Wednesday, 7 August 2013

Oh Baroque, how I love thee!

I don't know why I bother switching in and out of different filofaxes. It seems that I always, always end up coming back to one of the three Baroques I have. If life is normal, it's one of the two personal size ones I have - either the pink or the turquoise. Current squeeze is the turquoise one. If life is a bit quieter (ha... when??) I manage to downsize to a Baroque pocket.

So, why do I keep coming back to them?? Here we go. Read the list and weep, all of you poor souls who aren't fortunate enough to have one.
  • They lay flat as a bat. No training, no persuading with heavy books and kitchen weights. Just open and BAM! Flat. As. A. Bat.
  • The personal sized version has six credit-card spaces in the front cover. As I like to use my filofax as a wallet and organiser this is invaluable. There is also a zipped pocket there which I could use for coins, but I don't. Not because it's too fiddly, but because I prefer to use the pencil case hack.
  • The pocket size has five credit card slots (though the zipped pocket is too fiddly for coins). The leather is supple enough to make getting cards in and out easy too. 
  • There are 2 vertical pockets behind the card slots in the pocket and one vertical pocket in the personal size, always useful for paper money etc.
  • The colour. Yeah, they did them in black (and I have one in pocket size) but my favourite is the turquoise. The pink is stupendously good too.
  • Ring size. Okay, the personal size Baroque comes in standard 25mm rings, but the pocket version has 19mm rings. I've tried a 15mm pocket and I just can't fit all my stuff in there.
  • The embossing. The outside is smooth, fine-grained, supple leather. The inside is a riot of embossed leather.
  • Both the pocket and the personal sizes have a notepad slot in the back cover. Not that I have ever used them as that, but it's a really useful pocket for keeping receipts and so on.
I've begun to realise that however close other binders come to being 'as good as a Baroque', they aren't Baroques. And so, I am seriously considering breaking up the massive filofax party that has been going on in the bottom drawer of my desk for years and selling some of them. Most of them actually. Because however close they get, however much I hope they will work for me the way the Baroques do, they just aren't Baroques.

Saturday, 3 August 2013

Phew! Life is a TINY bit calmer... and I've changed filofax. Again.

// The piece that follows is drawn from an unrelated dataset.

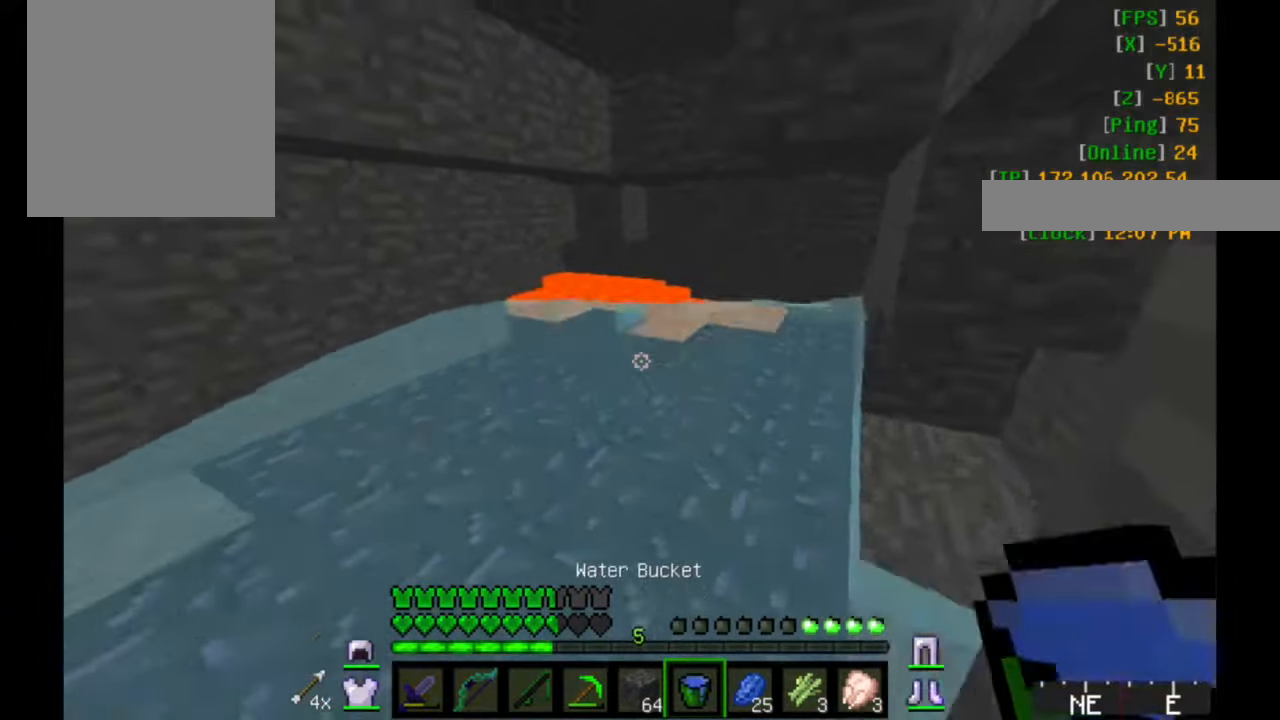
{"keys": ["d", "w"], "mouse": [], "events": [[17, "mouse_right", "up"]]}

Hello everyone! I am SO sorry that I have been AWOL. We went away on holiday and I decided to take a 'digital-holiday' too - i.e. do nothing digital - no blogs, no Twitter, no email and so on. Anyway, when we came back from holiday, life exploded with busy-ness and I didn't have either time or energy to write any posts.

Anyway, although life is still ridiculously busy, I am going to try and get a couple of blog posts a week written. I have a zillion things to post about - new filofax diary inserts, a filofax flex on its way, more purchases from The Journal Shop and some pen and ink updates!

Right now, as half of you might easily have predicted, I'm back in a Baroque. At times like this, I think I should just sell all the other filofaxes I have because however much they almost work for me, I always, always end up back in one of the Baroques. It's the turquoise one this time. All I did was shift everything, lock, stock and barrel from the wine Holborn to the Baroque, but then, as the Baroque is a bit narrower than many of the personal size filofax binders, the zipped pencil case I use as a cash and vouchers holder stuck out too much. Simple fix, I bought another of the cheap pencil cases (60p from Tescos), sliced the sealed edge off at 10cm width, re-sealed it with washi-tape, punched holes in it and put my cash and vouchers in it. Voilà!

I know you've all seen a zillion pictures of my turquoise Baroque, but here we go - here's another to show you the amended pencil case.

Doctored pencil-case. Works a treat!
I realise that in the picture above it looks like the pencil case, despite being trimmed in its width, is hugely taller than the binder, but it's just the angle I've taken the picture I think. Here's one of the binder closed - the pencil case is invisible.

Baroque closed.

See, no sign of it!

Anyway, my apologies again for being away for so long. Back soon!